One of the more interesting aspects of my current job is that every single land transaction in this country cross my table and boy do I have interesting tales to tell but I won't - OSA. What I found interesting is that over the last 12 months I noticed that is that there is a tendency for certain groups to own land and not others. For instance, people from Tutong tended to own land and interestingly enough tended to give them or pass them down rather than sell those lands. There is not much loyalty for those in the Brunei Muara District. In Temburong, land holdings tended to be huge tracts - more than a few acres and sold or transferred in huge tracts as well.
It struck me as I come from those whose families do not own land. My ancestors did not pass anything down and yet when I go through some of the land titles, some of the lands were passed down generations. I have always wondered why is that for instance the Tutong people and the Kedayan people own lands and yet those Kampong Ayer descendants don't. After all there were similar conditions and prior to 1950s, acquiring land was cheap enough. A simple deposit of around $5 then is sufficient.
Curiously enough, the answer lies during the British Residency. In the earlier years, the government imposed a poll tax rather like the poll tax on residents in UK at the moment. Poll tax is cukai kepala as some people would say. It is not based on income or any property but a cukai for your existence and living in the country. The poll tax however was not applicable to the Kampong Ayer residents. So people living in Kampong Ayer did not have to pay any cukai. However it applies to everyone else. But, the government told those people, if you own land or acquire land and pay land tax, you don't have to pay the poll tax. And the government helped those people to acquire land by giving them away. In the early days of the Residency, those living on dry land are the Kedayans etc and they were given some 15 acres each. So this led to groups of people owning land and groups who don't.

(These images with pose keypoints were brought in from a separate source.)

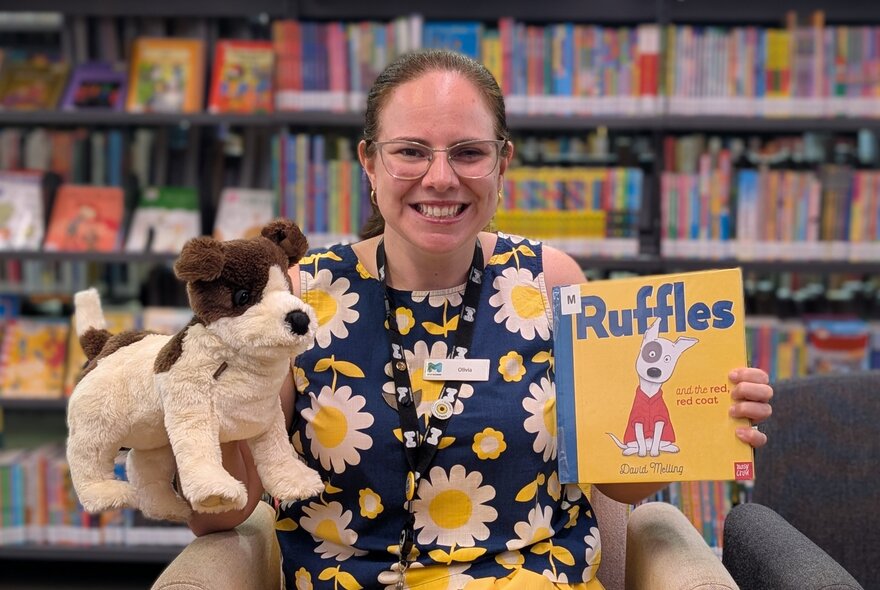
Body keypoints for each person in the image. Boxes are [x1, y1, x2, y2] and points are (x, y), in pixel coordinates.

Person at [188, 49, 773, 590]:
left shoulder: (552, 284)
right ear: (369, 162)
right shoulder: (295, 299)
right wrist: (202, 417)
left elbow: (620, 482)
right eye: (411, 151)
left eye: (468, 152)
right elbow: (225, 510)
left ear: (501, 164)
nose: (440, 178)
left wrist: (703, 413)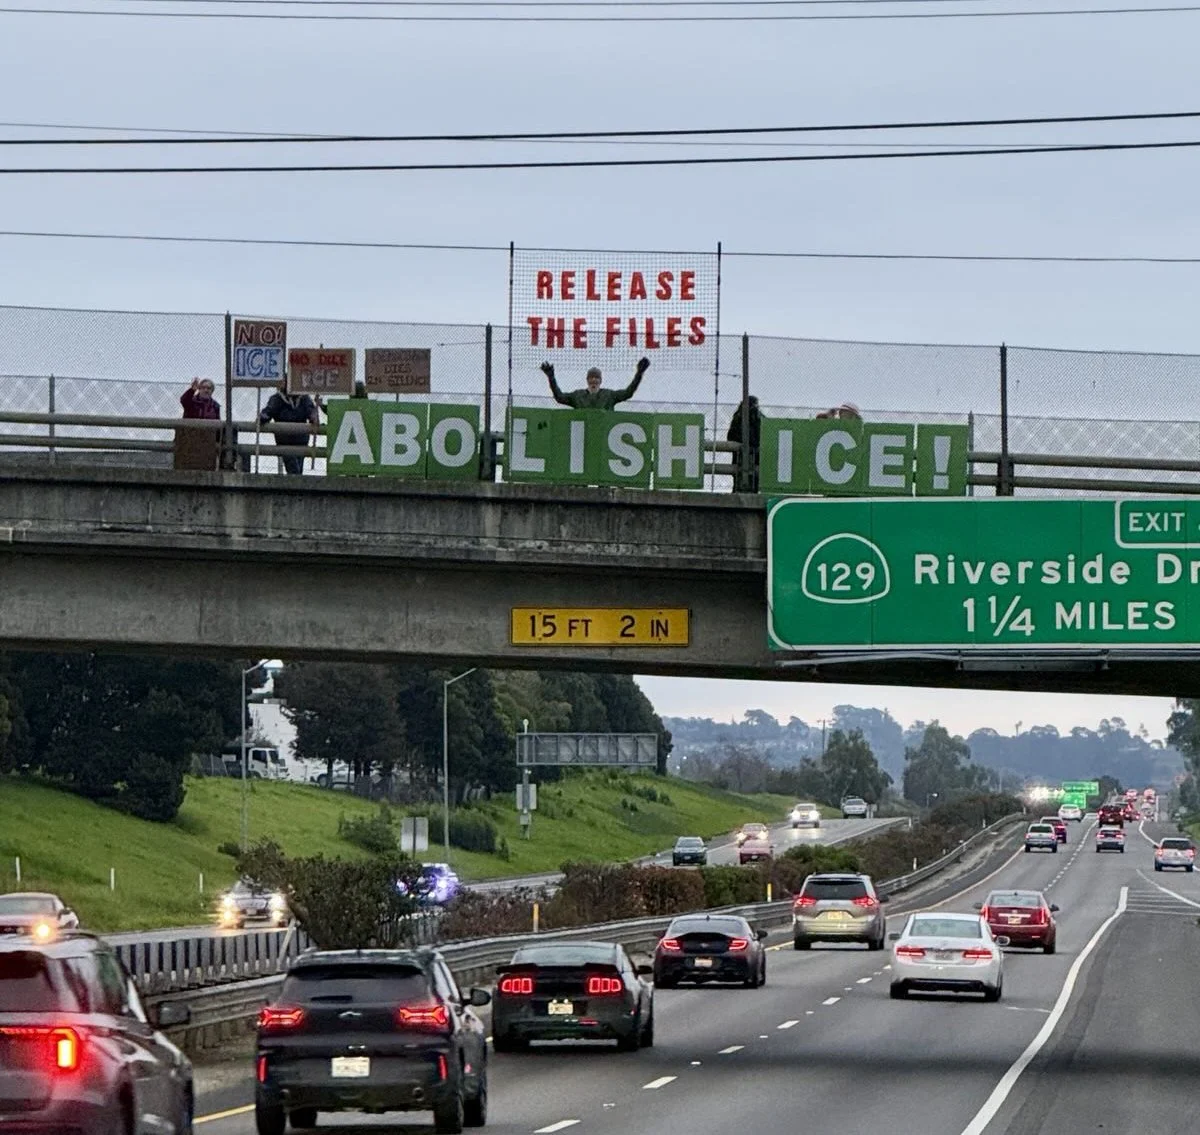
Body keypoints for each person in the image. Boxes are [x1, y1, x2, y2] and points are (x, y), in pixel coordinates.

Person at [541, 357, 650, 409]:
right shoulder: (577, 396)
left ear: (600, 381)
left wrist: (639, 374)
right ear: (587, 380)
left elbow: (628, 393)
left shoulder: (609, 395)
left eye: (596, 378)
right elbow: (559, 397)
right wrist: (551, 378)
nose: (593, 380)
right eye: (591, 377)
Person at [259, 382, 319, 475]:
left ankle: (297, 484)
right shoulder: (277, 399)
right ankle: (297, 484)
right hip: (285, 441)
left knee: (298, 466)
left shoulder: (304, 398)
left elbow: (311, 412)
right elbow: (268, 411)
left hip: (301, 440)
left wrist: (313, 417)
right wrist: (263, 417)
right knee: (293, 468)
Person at [726, 395, 761, 492]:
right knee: (754, 481)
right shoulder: (758, 417)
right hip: (754, 454)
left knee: (738, 479)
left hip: (739, 455)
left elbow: (730, 436)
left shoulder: (737, 417)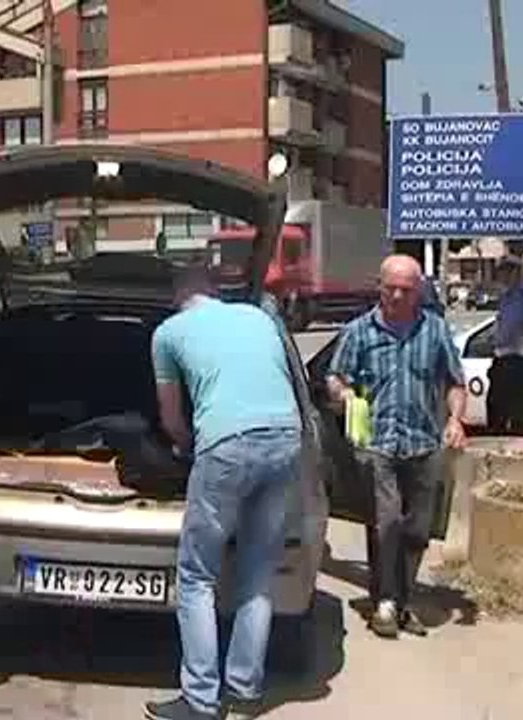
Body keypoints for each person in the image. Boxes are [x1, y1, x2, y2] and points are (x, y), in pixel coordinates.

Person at [145, 267, 302, 720]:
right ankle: (245, 689)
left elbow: (171, 416)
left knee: (196, 577)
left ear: (178, 298)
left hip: (227, 445)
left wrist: (185, 447)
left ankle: (199, 700)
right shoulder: (258, 317)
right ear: (215, 293)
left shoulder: (168, 333)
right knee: (257, 571)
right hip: (286, 437)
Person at [327, 254, 466, 640]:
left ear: (418, 290)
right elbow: (336, 377)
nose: (399, 296)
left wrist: (455, 420)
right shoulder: (358, 332)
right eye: (392, 288)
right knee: (386, 522)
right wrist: (344, 395)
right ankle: (386, 601)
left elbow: (454, 381)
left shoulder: (435, 331)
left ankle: (398, 601)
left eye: (407, 289)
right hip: (377, 443)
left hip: (424, 443)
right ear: (380, 286)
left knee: (417, 530)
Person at [487, 255, 523, 435]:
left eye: (505, 271)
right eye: (501, 272)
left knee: (519, 415)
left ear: (515, 273)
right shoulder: (505, 297)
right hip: (501, 359)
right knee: (496, 411)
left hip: (519, 359)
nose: (502, 277)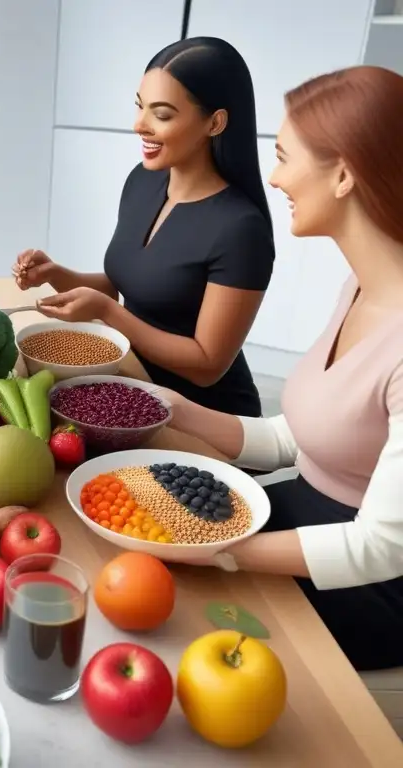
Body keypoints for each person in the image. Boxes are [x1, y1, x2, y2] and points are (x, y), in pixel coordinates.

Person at [162, 66, 403, 671]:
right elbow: (300, 437)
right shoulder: (360, 286)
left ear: (345, 173)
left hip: (365, 585)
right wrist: (173, 410)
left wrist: (223, 551)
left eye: (285, 156)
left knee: (171, 625)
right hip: (302, 518)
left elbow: (380, 546)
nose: (274, 176)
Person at [15, 37, 274, 417]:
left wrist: (108, 312)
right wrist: (57, 274)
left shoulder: (241, 229)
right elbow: (132, 284)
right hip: (136, 386)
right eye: (140, 107)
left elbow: (207, 366)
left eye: (162, 114)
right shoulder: (144, 180)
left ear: (215, 123)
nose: (140, 125)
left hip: (207, 417)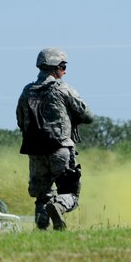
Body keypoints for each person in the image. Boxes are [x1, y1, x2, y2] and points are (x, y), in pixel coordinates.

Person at [16, 48, 94, 230]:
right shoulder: (63, 88)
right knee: (70, 193)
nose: (65, 71)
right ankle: (58, 207)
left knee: (42, 196)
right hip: (60, 150)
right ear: (55, 68)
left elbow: (20, 120)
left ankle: (42, 231)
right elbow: (87, 115)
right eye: (63, 67)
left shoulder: (26, 91)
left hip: (35, 152)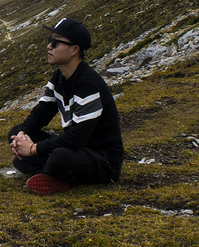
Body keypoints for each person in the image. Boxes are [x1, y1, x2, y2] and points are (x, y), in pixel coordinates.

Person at [8, 17, 124, 195]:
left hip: (102, 159)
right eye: (50, 41)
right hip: (78, 148)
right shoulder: (59, 77)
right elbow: (42, 113)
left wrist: (32, 149)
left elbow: (77, 138)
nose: (49, 46)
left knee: (58, 158)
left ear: (74, 50)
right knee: (15, 133)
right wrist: (22, 134)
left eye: (55, 42)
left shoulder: (88, 84)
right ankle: (51, 174)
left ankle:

Why did the British do this? First of all, the British wanted agriculture to take root in Brunei. Remember, these were the days prior to the discovery of oil. So the land was given away so that agriculture can take root and forced the condition that these land must be planted, if not, the land can be taken away (and some were taken away by the British). Secondly, the British was in some sense practising social engineering. In those days, the Kampong Ayer residents were either fishermen or craftsmen and some were traders. The British wanted farmers and the Kampong Ayer people in those days refused to move on to dry land to become farmers. My sense was the British government tried to make sure that everyone earned a living, hence fishermen, craftsmen, traders and farmers.
But obviously a hundred years down the road, it led to groups of people with real estate in their hands and those who do not have real estates but had to buy them in order to acquire one.